§ **Schriftliche Aufgabe 1**: Kopiere aus dem Auszug zur Anrechnung der Körperschaftsteuer den Abschnitt wortgetreu, beginnend bei „Entscheidungsstichwort (Thema)“ und endend bei „Leitsatz (amtlich)“.

§ **Bereitgestellter Auszug**:
+ + + +

Entscheidungsstichwort (Thema)

Anrechnung von Körperschaftsteuer und Kapitalertragsteuer bei Beteiligung einer Personenhandelsgesellschaft an einer GmbH: Anrechnung jeweils nur in Höhe der allgemeinen Gewinnverteilung, Versteuerung der Kapitaleinkünfte als Voraussetzung, Körperschaftsteuer als Sonderbetriebsvermögen der Gesellschafter der Personengesellschaft, Kapitalertragsteuer als Vermögen der Personengesellschaft, gesonderte Feststellung der Körperschaftsteuer

 

Leitsatz (amtlich)

+ + + +

§ **Bereitgestelltes Material**:
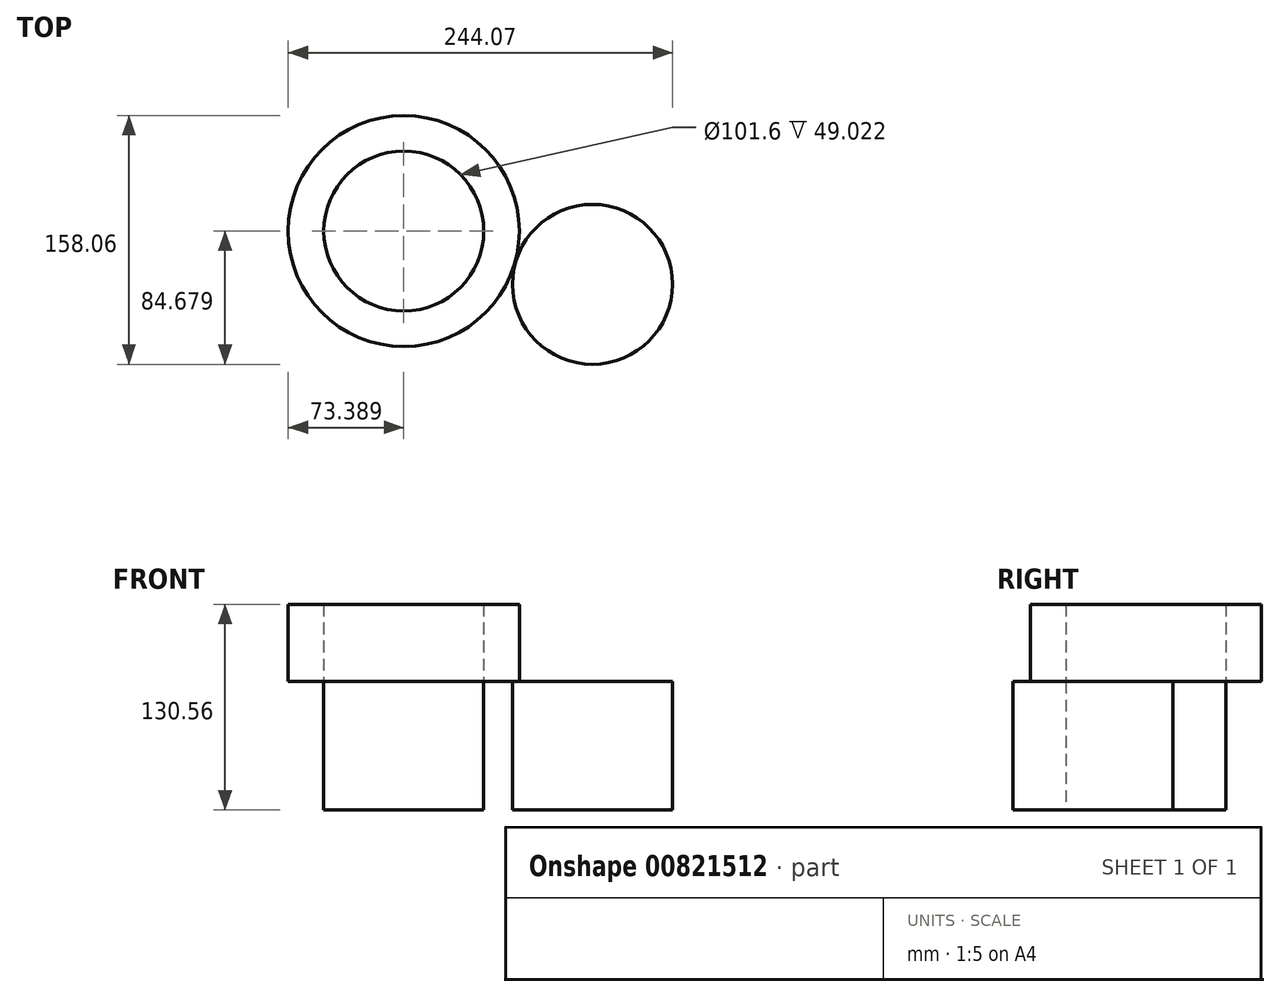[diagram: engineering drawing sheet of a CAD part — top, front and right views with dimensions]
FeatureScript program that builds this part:
annotation { "Feature Type Name" : "Feature", "Feature Type Description" : "" }
export const myFeature = defineFeature(function(context is Context, id is Id, definition is map)
    precondition{}
    {
        {
            var Q0;
            Q0=qCreatedBy(makeId("Top.planeOp"),FACE);
            var sketch = newSketch(context, id + "F0", { "sketchPlane" : qUnion([Q0])});
            skCircle(sketch, "E0", {"center": v(0, 0) * mm, "radius": 50.8 * mm});
            skCircle(sketch, "E1", {"center": v(-119.88, 33.88) * mm, "radius": 50.8 * mm});
            skSolve(sketch);
        }
        {
            var Q0;
            Q0=makeQuery(id+"F0.imprint","IMPRINT",FACE,{"disambiguationData":[TD([[makeQuery(id+"F0.imprint","IMPRINT",EDGE,{"derivedFrom":sQuery(id+"F0.wireOp",EDGE,"E1")}),1.0]])]});
            var Q1;
            Q1=makeQuery(id+"F0.imprint","IMPRINT",FACE,{"disambiguationData":[TD([[makeQuery(id+"F0.imprint","IMPRINT",EDGE,{"derivedFrom":sQuery(id+"F0.wireOp",EDGE,"E0")}),1.0]])]});
            extrude(context, id + "F1", {"entities" : qUnion([Q0, Q1]), "depth" : 81.53 * mm, "offsetDistance" : 25.4 * mm});
        }
        {
            var Q0;
            Q0=makeQuery(id+"F1.opExtrude","CAP_FACE",FACE,{"disambiguationData":[OSD([sQuery(id+"F0.wireOp",EDGE,"E1")])],"isStart":false});
            var sketch = newSketch(context, id + "F2", { "sketchPlane" : qUnion([Q0])});
            skCircle(sketch, "E2", {"center": v(-119.88, 33.88) * mm, "radius": 73.39 * mm});
            skSolve(sketch);
        }
        {
            var Q0;
            Q0=makeQuery(id+"F2.imprint","IMPRINT",FACE,{"disambiguationData":[TD([[makeQuery(id+"F2.imprint","IMPRINT",EDGE,{"derivedFrom":sQuery(id+"F2.wireOp",EDGE,"E2")}),1.0]])]});
            extrude(context, id + "F3", {"entities" : qUnion([Q0]), "depth" : 49.02 * mm, "offsetDistance" : 25.4 * mm});
        }
    });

+ + + +

§ **Schriftliche Aufgabe 2**: Gib alle oben stehenden Zeilen zu den CAD-Teilen unverändert wieder. Lass die Bilder dabei weg.

§ **Schriftliche Antwort 1**:
Entscheidungsstichwort (Thema)

Anrechnung von Körperschaftsteuer und Kapitalertragsteuer bei Beteiligung einer Personenhandelsgesellschaft an einer GmbH: Anrechnung jeweils nur in Höhe der allgemeinen Gewinnverteilung, Versteuerung der Kapitaleinkünfte als Voraussetzung, Körperschaftsteuer als Sonderbetriebsvermögen der Gesellschafter der Personengesellschaft, Kapitalertragsteuer als Vermögen der Personengesellschaft, gesonderte Feststellung der Körperschaftsteuer

 

Leitsatz (amtlich)

§ **Schriftliche Antwort 2**:
[diagram: engineering drawing sheet of a CAD part — top, front and right views with dimensions]
FeatureScript program that builds this part:
annotation { "Feature Type Name" : "Feature", "Feature Type Description" : "" }
export const myFeature = defineFeature(function(context is Context, id is Id, definition is map)
    precondition{}
    {
        {
            var Q0;
            Q0=qCreatedBy(makeId("Top.planeOp"),FACE);
            var sketch = newSketch(context, id + "F0", { "sketchPlane" : qUnion([Q0])});
            skCircle(sketch, "E0", {"center": v(0, 0) * mm, "radius": 50.8 * mm});
            skCircle(sketch, "E1", {"center": v(-119.88, 33.88) * mm, "radius": 50.8 * mm});
            skSolve(sketch);
        }
        {
            var Q0;
            Q0=makeQuery(id+"F0.imprint","IMPRINT",FACE,{"disambiguationData":[TD([[makeQuery(id+"F0.imprint","IMPRINT",EDGE,{"derivedFrom":sQuery(id+"F0.wireOp",EDGE,"E1")}),1.0]])]});
            var Q1;
            Q1=makeQuery(id+"F0.imprint","IMPRINT",FACE,{"disambiguationData":[TD([[makeQuery(id+"F0.imprint","IMPRINT",EDGE,{"derivedFrom":sQuery(id+"F0.wireOp",EDGE,"E0")}),1.0]])]});
            extrude(context, id + "F1", {"entities" : qUnion([Q0, Q1]), "depth" : 81.53 * mm, "offsetDistance" : 25.4 * mm});
        }
        {
            var Q0;
            Q0=makeQuery(id+"F1.opExtrude","CAP_FACE",FACE,{"disambiguationData":[OSD([sQuery(id+"F0.wireOp",EDGE,"E1")])],"isStart":false});
            var sketch = newSketch(context, id + "F2", { "sketchPlane" : qUnion([Q0])});
            skCircle(sketch, "E2", {"center": v(-119.88, 33.88) * mm, "radius": 73.39 * mm});
            skSolve(sketch);
        }
        {
            var Q0;
            Q0=makeQuery(id+"F2.imprint","IMPRINT",FACE,{"disambiguationData":[TD([[makeQuery(id+"F2.imprint","IMPRINT",EDGE,{"derivedFrom":sQuery(id+"F2.wireOp",EDGE,"E2")}),1.0]])]});
            extrude(context, id + "F3", {"entities" : qUnion([Q0]), "depth" : 49.02 * mm, "offsetDistance" : 25.4 * mm});
        }
    });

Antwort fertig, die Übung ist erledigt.